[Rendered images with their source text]

<<<<

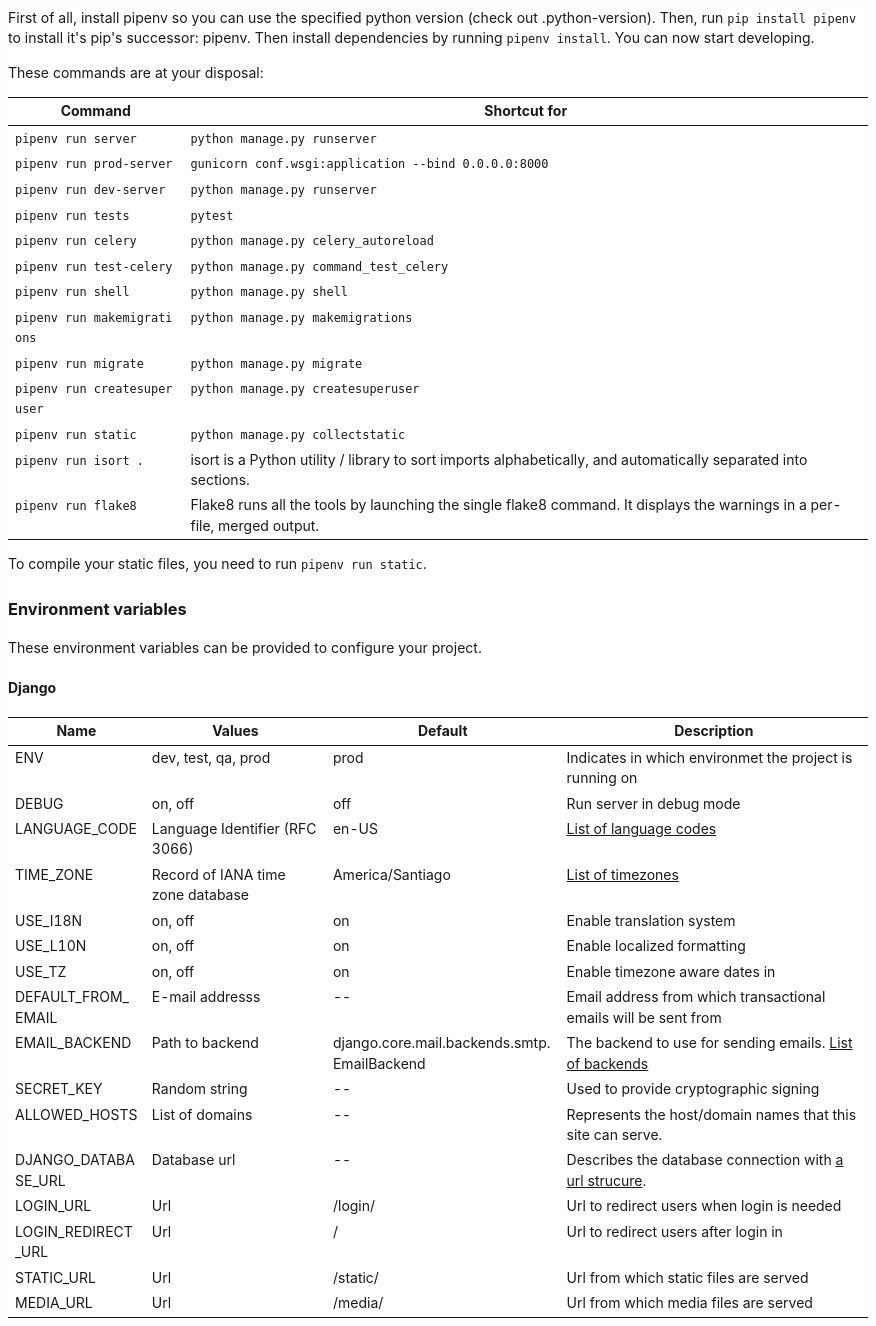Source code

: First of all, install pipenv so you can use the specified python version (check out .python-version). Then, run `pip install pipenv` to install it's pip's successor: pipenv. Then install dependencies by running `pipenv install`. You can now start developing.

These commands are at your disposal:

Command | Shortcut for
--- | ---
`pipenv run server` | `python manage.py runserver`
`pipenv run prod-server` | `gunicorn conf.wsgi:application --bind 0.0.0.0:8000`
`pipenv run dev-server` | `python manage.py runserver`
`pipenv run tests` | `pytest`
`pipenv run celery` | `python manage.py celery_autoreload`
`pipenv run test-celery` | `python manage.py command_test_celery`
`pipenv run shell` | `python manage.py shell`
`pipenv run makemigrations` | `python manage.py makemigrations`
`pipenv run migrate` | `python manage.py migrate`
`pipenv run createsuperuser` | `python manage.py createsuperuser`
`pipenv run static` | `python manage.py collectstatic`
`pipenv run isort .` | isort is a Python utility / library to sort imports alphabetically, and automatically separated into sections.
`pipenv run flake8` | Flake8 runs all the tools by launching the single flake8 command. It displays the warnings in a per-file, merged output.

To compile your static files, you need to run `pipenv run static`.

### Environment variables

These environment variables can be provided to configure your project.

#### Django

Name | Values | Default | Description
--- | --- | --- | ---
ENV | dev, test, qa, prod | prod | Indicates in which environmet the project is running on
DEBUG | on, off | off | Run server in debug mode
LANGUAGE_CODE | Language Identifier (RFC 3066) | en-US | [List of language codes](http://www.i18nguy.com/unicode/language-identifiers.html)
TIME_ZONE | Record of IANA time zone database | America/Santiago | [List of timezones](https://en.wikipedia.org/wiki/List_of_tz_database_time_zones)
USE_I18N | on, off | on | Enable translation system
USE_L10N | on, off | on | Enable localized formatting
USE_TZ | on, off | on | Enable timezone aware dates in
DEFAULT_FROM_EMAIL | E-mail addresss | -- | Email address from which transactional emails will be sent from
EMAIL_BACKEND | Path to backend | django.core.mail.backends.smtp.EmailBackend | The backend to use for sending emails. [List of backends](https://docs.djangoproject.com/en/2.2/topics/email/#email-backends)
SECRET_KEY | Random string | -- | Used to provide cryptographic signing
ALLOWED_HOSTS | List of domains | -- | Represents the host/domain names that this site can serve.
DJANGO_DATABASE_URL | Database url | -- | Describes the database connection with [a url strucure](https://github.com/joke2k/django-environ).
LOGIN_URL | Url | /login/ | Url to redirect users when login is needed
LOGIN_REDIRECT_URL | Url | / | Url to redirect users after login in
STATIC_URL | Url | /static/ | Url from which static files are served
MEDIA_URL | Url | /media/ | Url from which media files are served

>>>>

▶ **ACTIVITY**
Reproduce the source text of every record above verbatim, leaving out the pictures.

▶ **ANSWER**
Source code

: First of all, install pipenv so you can use the specified python version (check out .python-version). Then, run `pip install pipenv` to install it's pip's successor: pipenv. Then install dependencies by running `pipenv install`. You can now start developing.

These commands are at your disposal:

Command | Shortcut for
--- | ---
`pipenv run server` | `python manage.py runserver`
`pipenv run prod-server` | `gunicorn conf.wsgi:application --bind 0.0.0.0:8000`
`pipenv run dev-server` | `python manage.py runserver`
`pipenv run tests` | `pytest`
`pipenv run celery` | `python manage.py celery_autoreload`
`pipenv run test-celery` | `python manage.py command_test_celery`
`pipenv run shell` | `python manage.py shell`
`pipenv run makemigrations` | `python manage.py makemigrations`
`pipenv run migrate` | `python manage.py migrate`
`pipenv run createsuperuser` | `python manage.py createsuperuser`
`pipenv run static` | `python manage.py collectstatic`
`pipenv run isort .` | isort is a Python utility / library to sort imports alphabetically, and automatically separated into sections.
`pipenv run flake8` | Flake8 runs all the tools by launching the single flake8 command. It displays the warnings in a per-file, merged output.

To compile your static files, you need to run `pipenv run static`.

### Environment variables

These environment variables can be provided to configure your project.

#### Django

Name | Values | Default | Description
--- | --- | --- | ---
ENV | dev, test, qa, prod | prod | Indicates in which environmet the project is running on
DEBUG | on, off | off | Run server in debug mode
LANGUAGE_CODE | Language Identifier (RFC 3066) | en-US | [List of language codes](http://www.i18nguy.com/unicode/language-identifiers.html)
TIME_ZONE | Record of IANA time zone database | America/Santiago | [List of timezones](https://en.wikipedia.org/wiki/List_of_tz_database_time_zones)
USE_I18N | on, off | on | Enable translation system
USE_L10N | on, off | on | Enable localized formatting
USE_TZ | on, off | on | Enable timezone aware dates in
DEFAULT_FROM_EMAIL | E-mail addresss | -- | Email address from which transactional emails will be sent from
EMAIL_BACKEND | Path to backend | django.core.mail.backends.smtp.EmailBackend | The backend to use for sending emails. [List of backends](https://docs.djangoproject.com/en/2.2/topics/email/#email-backends)
SECRET_KEY | Random string | -- | Used to provide cryptographic signing
ALLOWED_HOSTS | List of domains | -- | Represents the host/domain names that this site can serve.
DJANGO_DATABASE_URL | Database url | -- | Describes the database connection with [a url strucure](https://github.com/joke2k/django-environ).
LOGIN_URL | Url | /login/ | Url to redirect users when login is needed
LOGIN_REDIRECT_URL | Url | / | Url to redirect users after login in
STATIC_URL | Url | /static/ | Url from which static files are served
MEDIA_URL | Url | /media/ | Url from which media files are served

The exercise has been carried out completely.